Belçika'da bayrak krizi

Güncelleme Tarihi:

Belçikada bayrak krizi
Oluşturulma Tarihi: Ağustos 14, 2008 15:30

Belçika'nın Flaman kesimindeki Lennik'in Belediye Başkanı Willy De Waele, belediyedeki kamu kurum ve alanlarının tümünde bulunan Belçika bayraklarını indirterek, yerine Flaman bayrakları koydurdu.

Federal yapılı Belçika devletinin geleceğine inanmadığını söyleyerek, Flandr kesiminin konfederasyon sistemiyle bağımsızlığına kavuşmasını isteyen liberal parti üyesi belediye başkanı, Belçika bayraklarını indirtirken, "yasal boşluktan" yararlandı.

Hukukçular, Belçika'da "ulusal" bayrağın kamu yerlerinde ne şekilde kullanılacağına ilişkin yasa veya kararname bulunmadığını, bunun "protokol kuralları" çerçevesinde ele alındığını belirtiyorlar. Yasalar, Belçika bayrağının yılda iki gün, "ulusal bayram" nedeniyle kamu yerlerinde kullanılmasını gerektiriyor.

Brüksel'de, çift lisanlı bölgedeki Lennik Belediye Başkanı Willy De Waele, "bireysel bir tepki kararı aldığını, Belçika'nın konfederasyon sistemine geçişine kadar bunu uygulatacağını, ülkede bir 'kaos' yaşandığını, farklı bir yapılanma istediklerini" söyledi.

De Waele'in bayrak indirme kararının yasal yollardan engellenemediği, bu tavrın başka belediyeler tarafından da izlenebileceği ifade ediliyor.

ULUSAL DEĞERLER

Avrupa'nın güçlü devletleri tarafından, 1830 yılında, "tampon bölge" olarak kurulan, İngiltere'de yaşayan bir Alman prensin kraliyetine verilen ve Kongo sömürgesiyle zenginleşerek ihtiyaçlarının büyük kısmını gideren Belçika, Hollandaca konuşan Flamanlar ve Fransızca konuşan Valonlardan oluşuyor. Ülkede Almanca konuşan küçük bir halk grubu da bulunuyor. Yüzde 90'ı Fransızca konuşan Brüksel'in "çift lisanlı bölge" olduğu varsayılıyor.

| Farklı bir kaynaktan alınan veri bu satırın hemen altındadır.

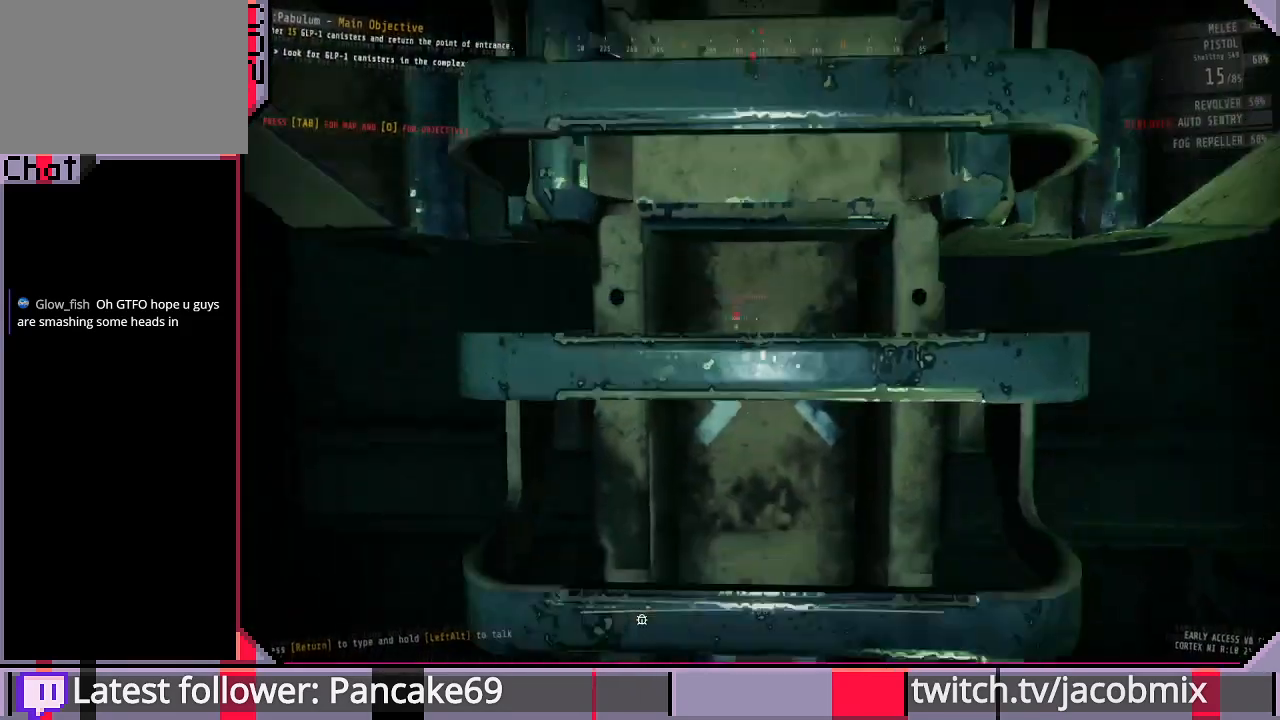
{"keys": ["shift", "w"], "mouse": [], "events": []}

Belçikalılar, 1980'li yılların başında, "model olmak" iddiasıyla yöneldikleri federal sistemle yerel parlamento ve yönetimlerin yetkilerini genişlettiler. Valonya, Flandr ve Brüksel bölgelerinde farklı hükümetler kurulurken, "ayrılıkçılık" (seperatisme) ülke anayasasının "temel ilkeleri" arasında yer aldı. Bu durum, Valonlar, Flamanlar ve Brükselliler arasındaki kopukluğu artırırken, menfaat çatışmalarını da hızlandırdı.

Siyasi partileri de Flaman ve Valon olarak bölünen ülkede, ayrı ayrı kurulmuş olan liberal, muhafazakar veya sosyalist Flaman partiler ile Valon partilerin, ideolojik eğilimleri aynı gözüktüğü halde, tamamen farklı görüşler içinde çatışmaları da hız kazandı. Politikacılar, kurumlar ve vatandaşlar arasında diyalog giderek koptu, toplumlar arası menfaat kavgaları arttı. "Ulusal marş" ve "bayrak" gibi kavramların geniş ölçüde anlam yitirdiği ülkede "Belçikalı" kelimesi, giderek yerini "Flaman", "Valon" ve "Brükselli"ye bıraktı.

BAŞBAKAN ÖRNEĞİ

Geçen yıl, bir milli bayram gününde kendisine yöneltilen soruları yanıtlayan Başbakan Yves Leterme, milli bayramın hangi nedenle kutlandığı sorusunu yanlış yanıtlamıştı. Yves Leterme, kendisine, "Belçika'nın milli marşı olan Barabançonne'u bilip bilmediğinin" sorulması üzerine, "biraz bildiğini" söylemiş, ardından Fransa'nın milli marşı olan Marseillaise'i söylemeye başlamıştı.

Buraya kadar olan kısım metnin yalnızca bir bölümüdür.